African migrants to Yemen tortured for ransom: UN

DUBAI - Migrants making their way from the Horn of Africa to Yemen are frequently abducted and tortured by "criminal gangs", the UN Migration Agency warned on Monday.

Despite a war that has killed thousands and pushed Yemen to the brink of famine, some 6,000 migrants enter the country every month, according to the UN's International Organization for Migration (IOM). They often come from Ethiopia and Somalia, hoping to make their way overland to the more prosperous Gulf countries to find work. Many are abducted by criminal gangs upon arrival in Yemen and tortured for ransom, according to IOM. "A common technique is to call the migrant's family while allowing burning plastic from an empty water bottle (to) drip on a migrant's skin causing burns and excruciating pain," said IOM director general William Lacy Swing.

"Families usually pay up quickly and the migrants continue their journey often to be extorted repeatedly by different gangs before reaching their destination."

Dozens of migrants have died in the journey to Yemen this year alone.

In August, at least 50 Somali and Ethiopian migrants were deliberately drowned off Yemen by smugglers who appeared to have spotted the coastguard stationed along the coast of Shabwa in the Arabian Sea, according to the United Nations.

In March, a helicopter opened fire on a boat carrying more than 140 passengers off Yemen's Red Sea coast, killing 42 civilians and wounding 34.

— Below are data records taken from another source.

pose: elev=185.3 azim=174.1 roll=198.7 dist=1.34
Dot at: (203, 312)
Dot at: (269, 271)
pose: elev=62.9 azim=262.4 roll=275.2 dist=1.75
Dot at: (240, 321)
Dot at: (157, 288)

Unconfirmed reports say the majority of the passengers were migrants.

The United Nations has said the attack was almost certainly carried out by the Saudi-led coalition, in an operation it said was a violation of international humanitarian law.

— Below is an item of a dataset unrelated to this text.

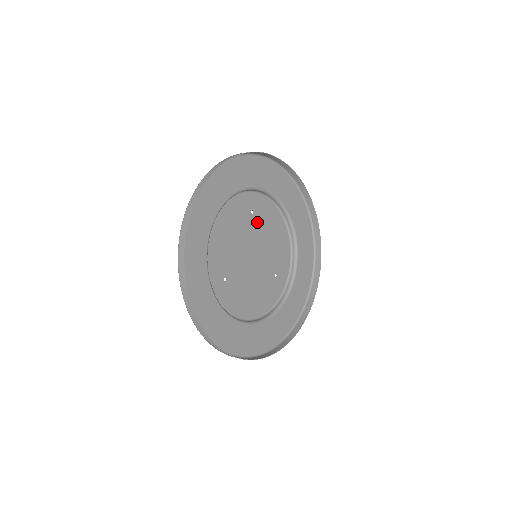
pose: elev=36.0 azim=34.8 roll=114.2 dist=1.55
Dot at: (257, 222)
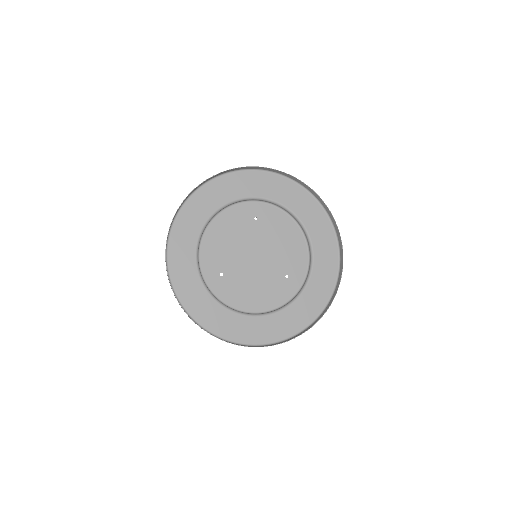
Dot at: (262, 227)
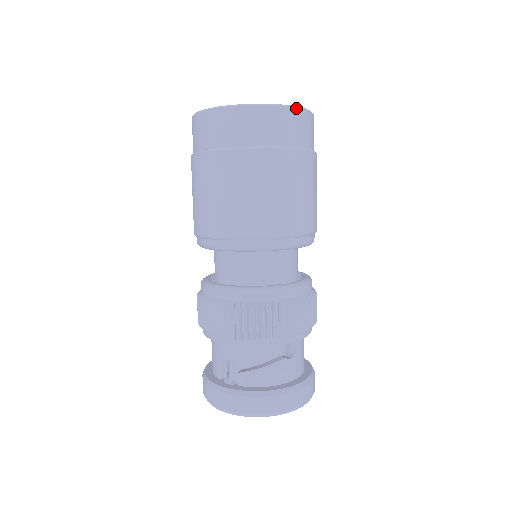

The UN Human Rights Council last week agreed to send war crimes investigators to Yemen, where more than 8,500 people have been killed and nearly 49,000 wounded since 2015, when an Arab coalition led by Saudi Arabia joined the government's fight against rebels allied with Iran.

At least 17 million Yemenis now face dire food shortages. Another 2,100 people have died in a cholera epidemic which erupted in April and could infect as many as 900,000 people this year, according to the International Committee of the Red Cross.